Posted by Norm Samuelson on February 4,2013 | 11:20 PM
What a wonderful collection! Thank you, Mr. Arango, for your efforts in preserving/restoring/reproducing these aircraft. Is the entire collection ever displayed? Would Mr. Arango allow a small group of appreciative enthusiasts to tour his hangars? Perhaps a group of NASM Members?
Posted by Greg Llafet on February 7,2013 | 05:56 PM
When you talk about the great builders of WWI aircraft you must mention Robert (Bob) Rust, Fayetteville, Georgia, who built and restored some great planes. He was restoring a near perfect Neuport 28 when he died.
Is it possible to view this great collection. I have had the opportunity of seeing some of the world's greatest collections and I would like to see these.
Posted by Jones Webb on February 19,2013 | 11:01 AM
I have the same question as others above; is it possible to view this great collection? I did not see any response to these queries. I just read about the collection in the March 2013 Air & Space Smithsonian magazine and the article there did not give any information on this either.
EDITORS' REPLY: THE COLLECTION IS PRIVATE, AND NOT OPEN TO THE PUBLIC. IF THIS CHANGES, WE WILL UPDATE THIS PAGE.

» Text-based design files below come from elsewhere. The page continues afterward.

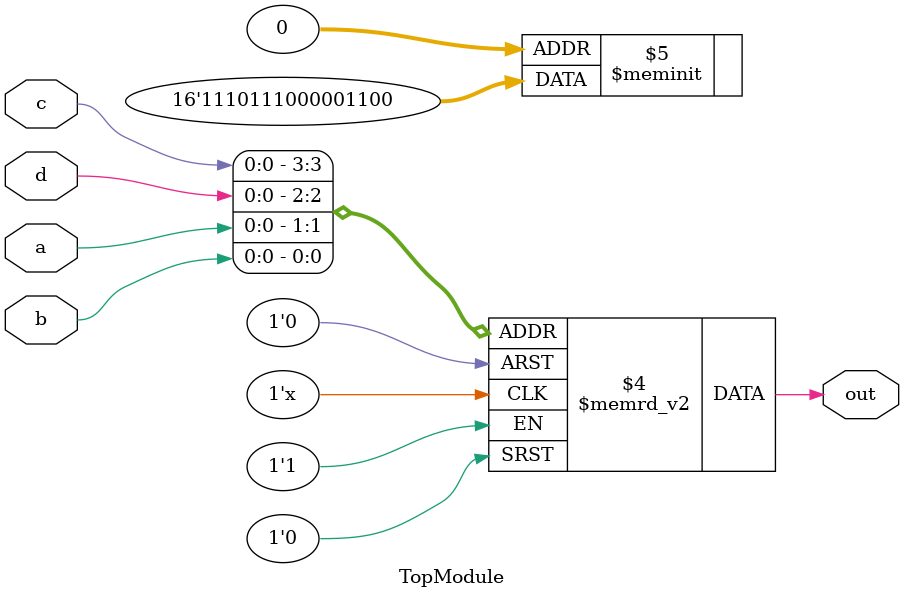
<source format=sv>

module TopModule (
  input a,
  input b,
  input c,
  input d,
  output reg out
);
  always @(*) begin
    case ({c, d, a, b})
      4'b0000: out = 1'b0; // cd=00, ab=00
      4'b0001: out = 1'b0; // cd=00, ab=01
      4'b0010: out = 1'b1; // cd=00, ab=10
      4'b0011: out = 1'b1; // cd=00, ab=11
      4'b0100: out = 1'b0; // cd=01, ab=00
      4'b0101: out = 1'b0; // cd=01, ab=01
      4'b0110: out = 1'b0; // cd=01, ab=10 (d -> 0)
      4'b0111: out = 1'b0; // cd=01, ab=11 (d -> 0)
      4'b1000: out = 1'b0; // cd=10, ab=00
      4'b1001: out = 1'b1; // cd=10, ab=01
      4'b1010: out = 1'b1; // cd=10, ab=10
      4'b1011: out = 1'b1; // cd=10, ab=11
      4'b1100: out = 1'b0; // cd=11, ab=00
      4'b1101: out = 1'b1; // cd=11, ab=01
      4'b1110: out = 1'b1; // cd=11, ab=10
      4'b1111: out = 1'b1; // cd=11, ab=11
      default: out = 1'b0;
    endcase
  end
endmodule

// VERILOG-EVAL: abnormal backticks count

</source>
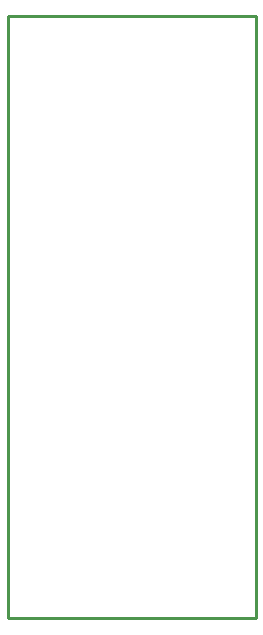
<source format=gbr>
G04 #@! TF.GenerationSoftware,KiCad,Pcbnew,5.1.12-84ad8e8a86~92~ubuntu18.04.1*
G04 #@! TF.CreationDate,2023-05-05T14:43:28+03:00*
G04 #@! TF.ProjectId,RP2040-PICO30_Rev_A,52503230-3430-42d5-9049-434f33305f52,A*
G04 #@! TF.SameCoordinates,Original*
G04 #@! TF.FileFunction,Profile,NP*
%FSLAX46Y46*%
G04 Gerber Fmt 4.6, Leading zero omitted, Abs format (unit mm)*
G04 Created by KiCad (PCBNEW 5.1.12-84ad8e8a86~92~ubuntu18.04.1) date 2023-05-05 14:43:28*
%MOMM*%
%LPD*%
G01*
G04 APERTURE LIST*
G04 #@! TA.AperFunction,Profile*
%ADD10C,0.254000*%
G04 #@! TD*
G04 APERTURE END LIST*
D10*
X140000000Y-115500000D02*
X161000000Y-115500000D01*
X140000000Y-64500000D02*
X161000000Y-64500000D01*
X161000000Y-115500000D02*
X161000000Y-64500000D01*
X140000000Y-115500000D02*
X140000000Y-64500000D01*
M02*

</source>
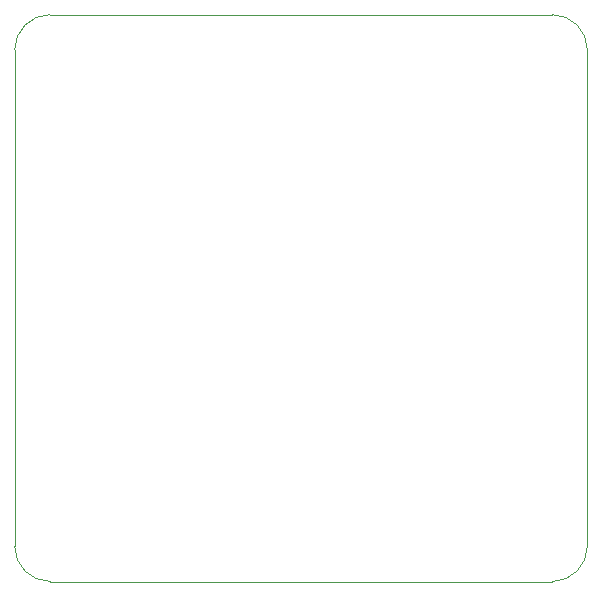
<source format=gbr>
%TF.GenerationSoftware,KiCad,Pcbnew,9.0.2*%
%TF.CreationDate,2025-06-30T19:38:48+03:00*%
%TF.ProjectId,pathfinder,70617468-6669-46e6-9465-722e6b696361,rev?*%
%TF.SameCoordinates,Original*%
%TF.FileFunction,Profile,NP*%
%FSLAX46Y46*%
G04 Gerber Fmt 4.6, Leading zero omitted, Abs format (unit mm)*
G04 Created by KiCad (PCBNEW 9.0.2) date 2025-06-30 19:38:48*
%MOMM*%
%LPD*%
G01*
G04 APERTURE LIST*
%TA.AperFunction,Profile*%
%ADD10C,0.050000*%
%TD*%
G04 APERTURE END LIST*
D10*
X137100000Y-124800000D02*
G75*
G02*
X134100000Y-121800000I0J3000000D01*
G01*
X134100000Y-79800000D02*
G75*
G02*
X137100000Y-76800000I3000000J0D01*
G01*
X182600000Y-121800000D02*
G75*
G02*
X179600000Y-124800000I-3000000J0D01*
G01*
X179600000Y-76800000D02*
G75*
G02*
X182600000Y-79800000I0J-3000000D01*
G01*
X134100000Y-121800000D02*
X134100000Y-79800000D01*
X179600000Y-124800000D02*
X137100000Y-124800000D01*
X137100000Y-76800000D02*
X179600000Y-76800000D01*
X182600000Y-79800000D02*
X182600000Y-121800000D01*
M02*

</source>
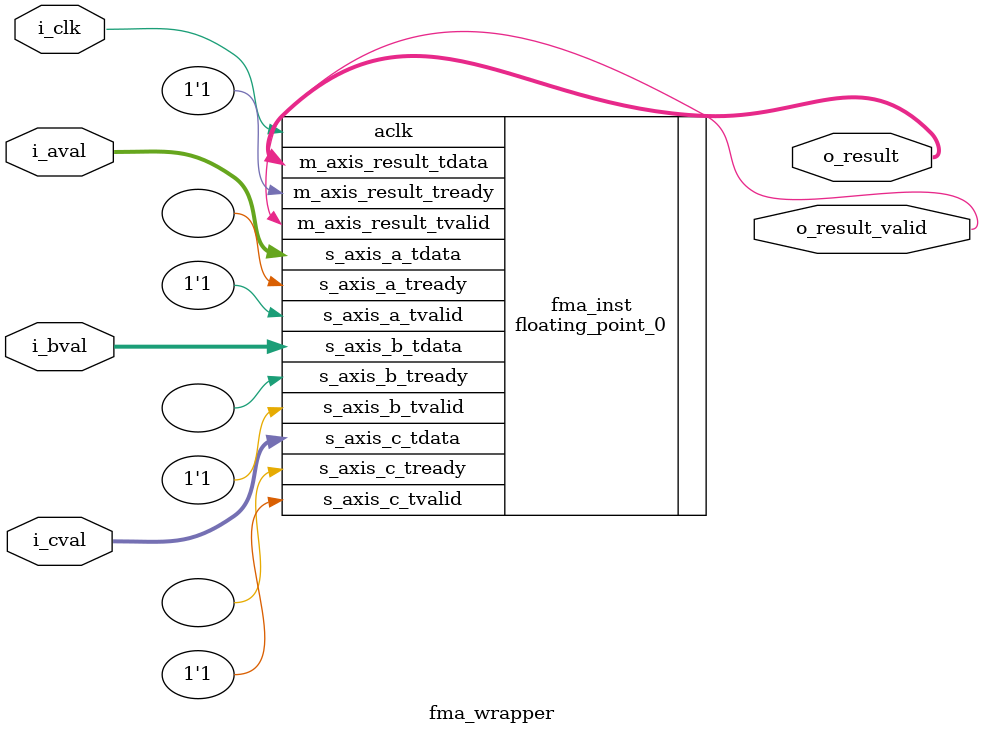
<source format=v>
`timescale 1ns / 1ps

module fma_wrapper
(
    input   wire    i_clk,
    input   wire    [31:0]i_aval,
    input   wire    [31:0]i_bval,
    input   wire    [31:0]i_cval,
    output  wire    [31:0]o_result,
    output  wire    o_result_valid
);  
    floating_point_0 fma_inst
    (
        .aclk(i_clk),                           // input wire aclk
        .s_axis_a_tvalid(1'b1),                 // input wire s_axis_a_tvalid
        .s_axis_a_tready(),                     // output wire s_axis_a_tready
        .s_axis_a_tdata(i_aval),                // input wire [31 : 0] s_axis_a_tdata
        .s_axis_b_tvalid(1'b1),                 // input wire s_axis_b_tvalid
        .s_axis_b_tready(),                     // output wire s_axis_b_tready
        .s_axis_b_tdata(i_bval),                // input wire [31 : 0] s_axis_b_tdata
        .s_axis_c_tvalid(1'b1),                 // input wire s_axis_c_tvalid
        .s_axis_c_tready(),                     // output wire s_axis_c_tready
        .s_axis_c_tdata(i_cval),                // input wire [31 : 0] s_axis_c_tdata
        .m_axis_result_tvalid(o_result_valid),  // output wire m_axis_result_tvalid
        .m_axis_result_tready(1'b1),            // input wire m_axis_result_tready
        .m_axis_result_tdata(o_result)          // output wire [31 : 0] m_axis_result_tdata
    );
endmodule

</source>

Posted by michael Edwards on March 17,2013 | 05:35 PM
I would love to find out more about the current status of the Spad XIII in the picture. That is a very old photograph. It was delivered to Mr. Arango in complete cover and painted condition (French colours) sans the complex Hispano geared engine which was going to have to be rebuilt. It's been some years since Mr. Arango had the plane built but I have never been able to find out anything about it post construction...no pictures or anything since it left Kingsbury.
That little air field dog in the picture, I can't remember her name but she looked a bit coyote and a bit wolf but it was one of the sweetest dogs I have ever known. I remember she and I lay in the grass together (volunteers can be lazy if they want) one evening watching guys tweaking and flying the Curtiss Canuck out on the grass field at Kingsbury which you see in the picture...it was one of those memories that I will cherish all my life. Unfortunately this wonderful dog was hit by a car while off roaming one night. The person guiding the tail skid I believe is Gordon Harris who worked for Roger and who I believed involved in much the construction of the Spad with Roger and under his direction. Roger trained so many people in the techniques of aircraft building and has always been unselfish with assistance. Volunteers of course only worked on museum aircraft, not the Spad which was as original as I think can be built. A real museum aircraft as Mr. Arango is a dedicated accurate reproduction. I hope Mr. Arango is proud of it.
It is really a gorgeous aiplane and I feel honored just to have been down there watching while it was being built, so many people today still ask about it as they saw it during construction. I have much gratitude to Roger for allowing me to see and learn so much about early aviation construction and engines at Kingsbury...and also to Mr. Arango for sponsoring such classic and significant aircraft such as the Spad XIII.